- XV -

De vloten van de elfen en de trollen stootten een eindweegs van de kust op elkaar, ver ten noorden van het kasteel van de hertog, toen de avond van de volgende dag gevallen was. Toen Imric, die naast Skafloc op de voorplecht van zijn vlaggeschip stond, voor aan de wig van zijn vloot, zag hoe groot de macht van zijn tegenstanders was, zoog hij sissend en onzeker zijn adem naar binnen.
'Wij, de Engelse elfen, bezitten de meeste oorlogsschepen van heel Alfheim,' zei hij, 'en toch hebben zij daar er meer dan twee keer zoveel. O, hadden de andere edelen maar naar me geluisterd toen ik zei dat Illrede de wapenstilstand alleen maar gebruikte om zich op een nieuwe oorlog voor te bereiden, en ze smeekte om samen met mij tegen hem op te trekken en hem voorgoed te verpletteren!'
Skafloc was enigszins op de hoogte van de rivaliteit en de ij-delheid, en ook de luiheid en het gebrek aan werkelijkheidszin waardoor er niets van een gezamenlijk optreden was gekomen. De schuld lag niet geheel en al bij de andere elfen. Maar voor dit soort gesprekken was het nu te laat. 'Het kunnen niet allemaal trollen zijn,' zei hij, 'en van aardmannen en ander uitschot verwacht ik weinig gevaar.'
'Bespot de aardmannen niet. Het zijn goede krijgers als ze de wapens hebben die ze nodig hebben.' Imrics gespannen gezicht blonk even in het duister, gevangen door een grillige manestraal. Een paar sneeuwvlokken dansten in die straal, voortgedreven door een gure wind. 'Aan magie hebben beide kampen weinig,' ging hij verder, 'omdat ze in dat opzicht ongeveer gelijkwaardig zijn. Alles zal dus afhangen van de sterkte van de legers, en daarin zijn wij de mindere.'
Hij schudde zijn zilveren lokken, terwijl zijn ogen maan-blauw schitterden. 'Bij het laatste beraad aan het hof van de Erlkoning zei ik dat Alfheim het beste zijn krachten kon bundelen, de buitenste provincies, ja, zelfs Engeland, aan de trollen afstaan, terwijl wij ons voorbereidden op een tegenaanval. Maar de andere edelen wilden er niets van weten. Nu zullen we zien wie het gelijk aan zijn kant had.'
'Zij, heer,' zei Vuurspeer boud, 'want we gaan deze zwijnen afslachten. Wat - hadden we hun de rijkdom van Elfheugh moeten geven om in rond te wentelen? Dat was een u onwaardige gedachte.' Hij greep zijn hellebaard wat steviger beet en staarde gretig voor zich uit. Ook Skafloc wilde niets liever dan strijden, al vond ook hij de overmacht groot. Maar dit zou niet de eerste keer zijn dat dappere lieden de overwinning behaalden op een machtiger vijand. Zijn hart brandde van verlangen om Valgard te ontmoeten, Freda's krankzinnige broer, die haar zoveel ellende had bezorgd, en hem het hoofd in tweeën te splijten.
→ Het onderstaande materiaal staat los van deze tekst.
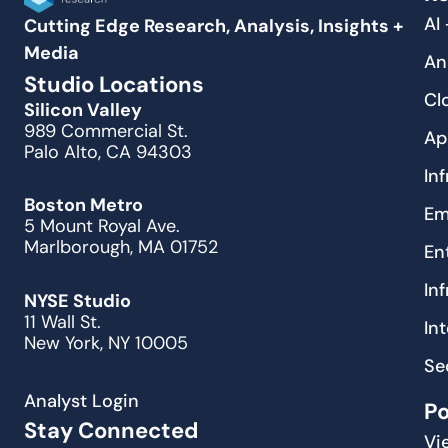
AI
Cutting Edge Research, Analysis, Insights +
Media
An
Studio Locations
Cl
Silicon Valley
989 Commercial St.
Ap
Palo Alto, CA 94303
In
Boston Metro
Em
5 Mount Royal Ave.
Marlborough, MA 01752
En
In
NYSE Studio
11 Wall St.
In
New York, NY 10005
Se
Analyst Login
P
Stay Connected
Vi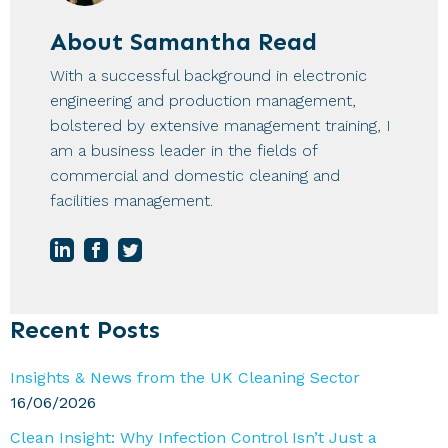
About
Samantha Read
With a successful background in electronic
engineering and production management,
bolstered by extensive management training, I
am a business leader in the fields of
commercial and domestic cleaning and
facilities management.
Primary
Recent Posts
Sidebar
Insights & News from the UK Cleaning Sector
16/06/2026
Clean Insight: Why Infection Control Isn’t Just a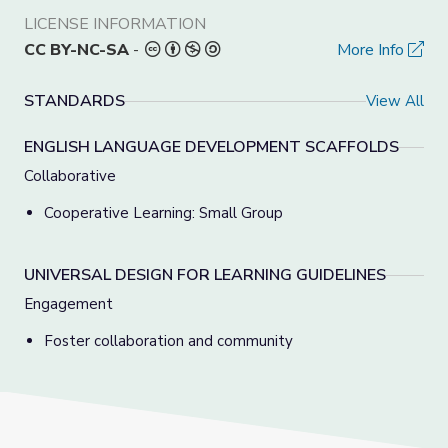
LICENSE INFORMATION
CC BY-NC-SA
-
More Info
STANDARDS
View All
ENGLISH LANGUAGE DEVELOPMENT SCAFFOLDS
Collaborative
Cooperative Learning: Small Group
UNIVERSAL DESIGN FOR LEARNING GUIDELINES
Engagement
Foster collaboration and community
En toch, dacht Skafloc, als Valgard Freda niet had meegevoerd naar Trollheim had hij haar nooit ontmoet. Hij was de berserker dus iets verschuldigd - een snelle, pijnloze dood, in plaats van het kerven van de bloedadelaar op zijn rug, zou die schuld moeten verrekenen.
Gevechtshoorns aan beide zijden riepen de krijgers op ten strijde. Omlaag gingen zeilen en masten en de vloten roeiden naar elkaar toe, de schepen onderling met touwen verbonden. Toen ze dichterbij kwamen begonnen de pijlen aan hun vlucht, een maanverduisterende storm, die over de golven siste en zich in hout of vlees boorde. Drie pijlen kletterden tegen Skaflocs wapenrusting, een vierde miste ternauwernood zijn arm en bleef trillend in het boegbeeld staan. Met zijn nacht-ziende ogen zag hij dat anderen aan boord niet zo fortuinlijk waren en gewond of dood ineenzegen onder Trollheims hagel. De maan vertoonde zich steeds minder vaak tussen de haastige wolken, maar een spookachtige gloed speelde over de golven en dwaallichtjes dansten langs het want. Er was genoeg licht om bij te doden.
Nu zoefden speren, werppijlen en slingerstenen heen en weer tussen de schepen. Skafloc wierp een spies die een rechterhand vastnagelde aan de mast van het vlaggeschip van de trollen. Een slingersteen kwam terug, die met een klap van zijn helm ketste. Duizelig zocht hij een ogenblik steun bij de reling, en de zee smeet zout water tegen zijn gonzende hoofd.
De hoorns brulden weer, elkaar bijna rakend, en de vloten stootten op elkaar.
Imrics schip beukte tegen het vlaggeschip van Illrede. De krijgers op de voorplecht hakten op elkaar in. Skaflocs zwaard krijste langs de bijl van een trol en hieuw een arm af. Hij boog zich voorover naar de rij schilden langs de reling van de vijand, ving met zijn eigen schild de donderende regen slagen op en stootte over de rand toe als hij de kans kreeg. Aan zijn linkerkant stootte en hakte Vuurspeer met zijn hellebaard, gillend van vechtlust, zonder acht te slaan op de wapens die hem trachtten te treffen. Aan zijn rechterzijde vocht Angor uit het land der Pieten onverschrokken met zijn lange bijl. Een tijdlang wisselden de twee zijden stoten en houwen uit, en als een krijger viel werd zijn plaats onmiddellijk ingenomen door een ander.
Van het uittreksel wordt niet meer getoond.